+++ Source data

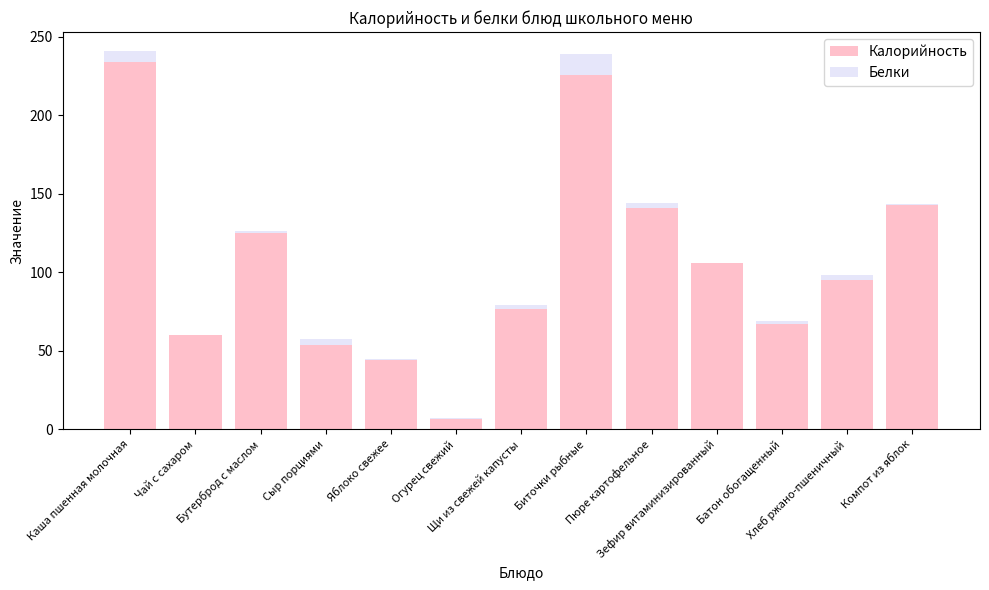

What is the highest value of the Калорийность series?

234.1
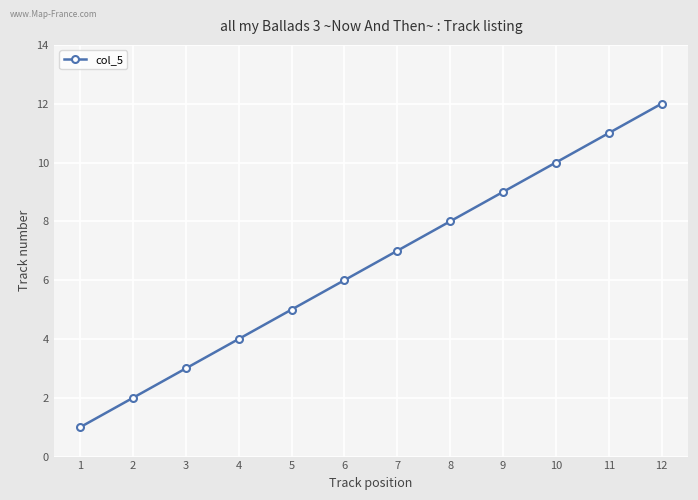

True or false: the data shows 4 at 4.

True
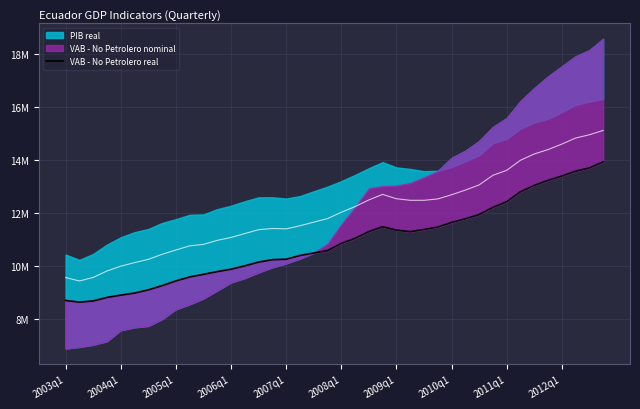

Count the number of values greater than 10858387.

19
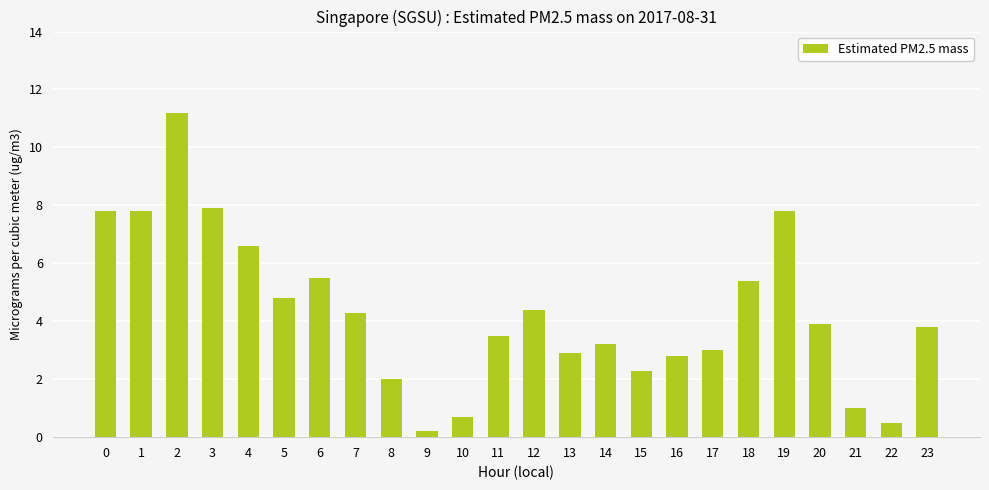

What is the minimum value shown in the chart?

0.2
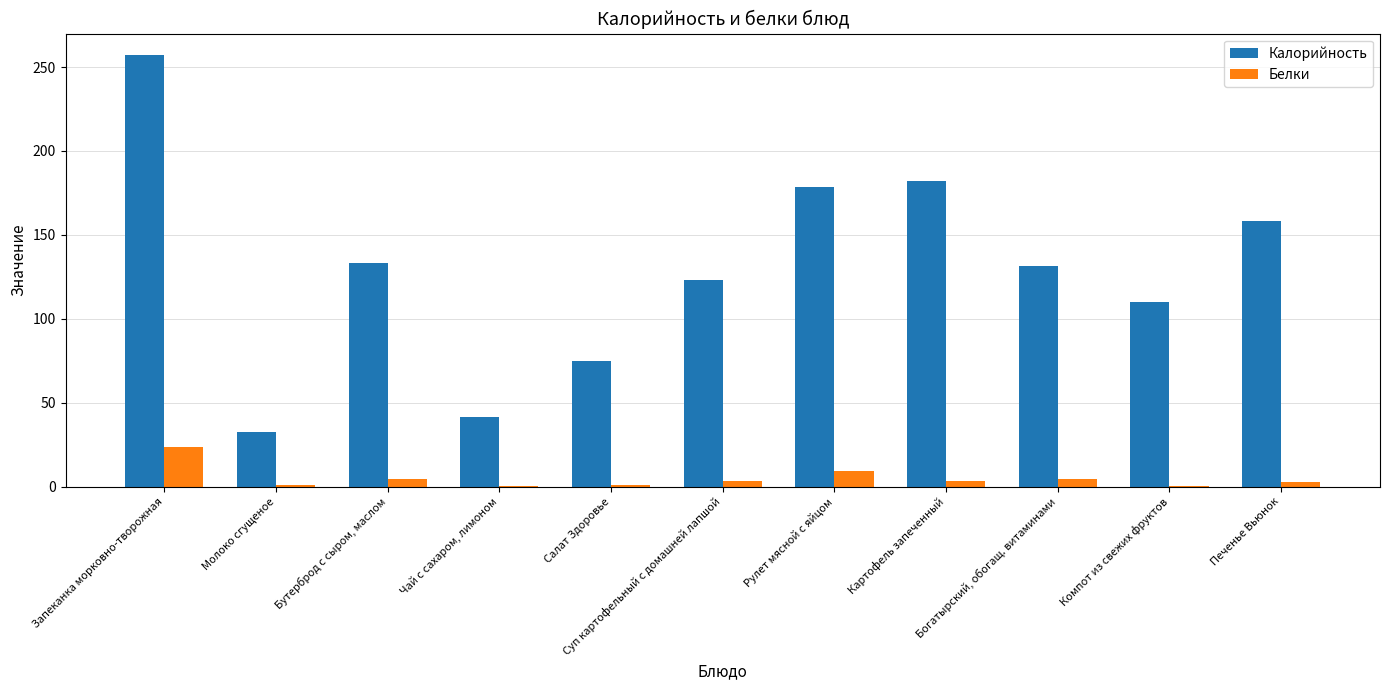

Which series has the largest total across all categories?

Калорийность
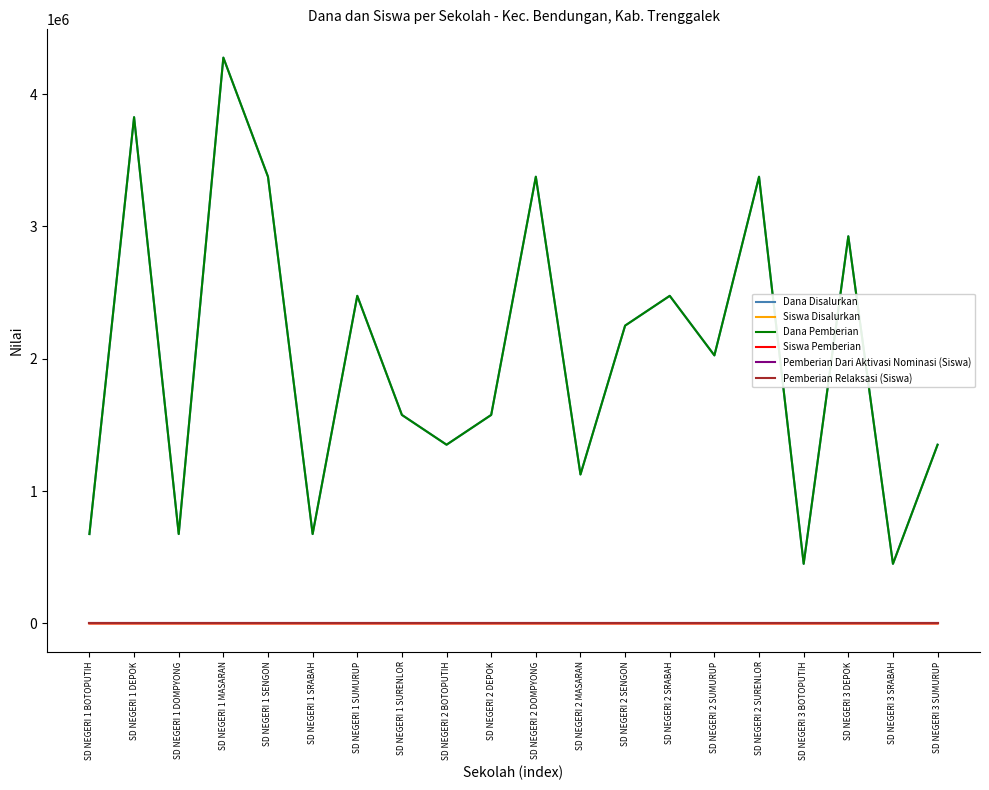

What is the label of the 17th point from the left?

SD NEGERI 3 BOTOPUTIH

++++++
+++ Source data

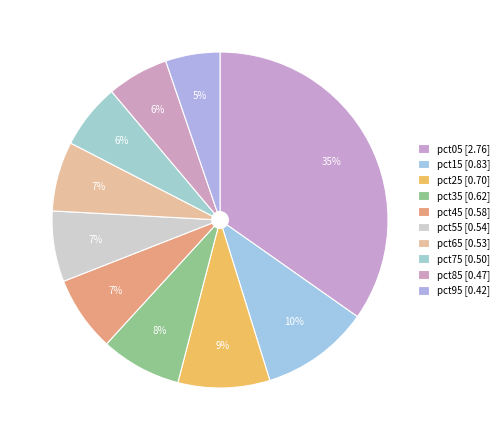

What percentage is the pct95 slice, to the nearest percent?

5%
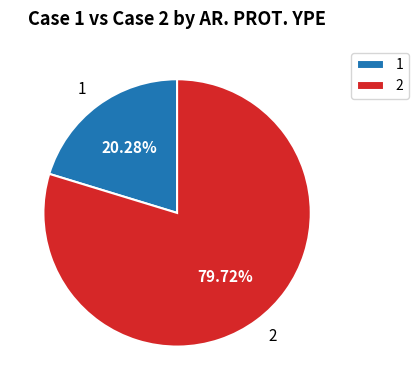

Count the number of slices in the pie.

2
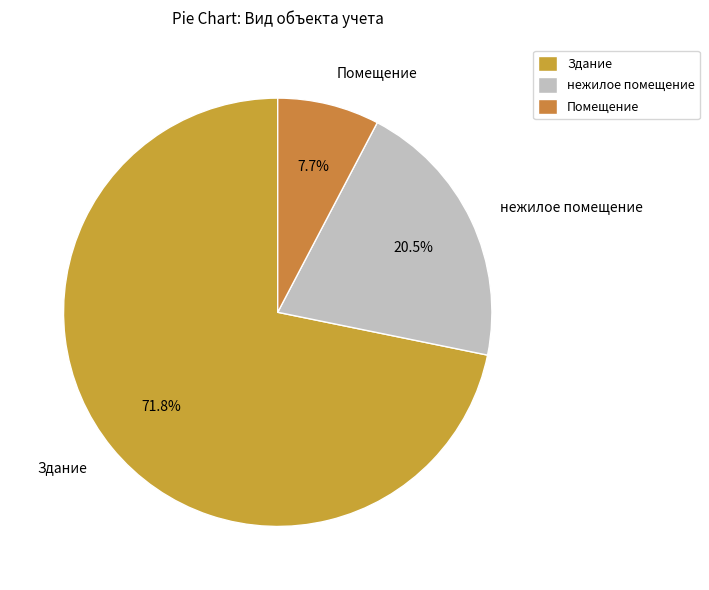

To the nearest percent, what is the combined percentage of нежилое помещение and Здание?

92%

++++++

Return each line of the items above that contains the string "series". Treat uppercase and lowercase as different.

What is the highest value of the Калорийность series?
Which series has the largest total across all categories?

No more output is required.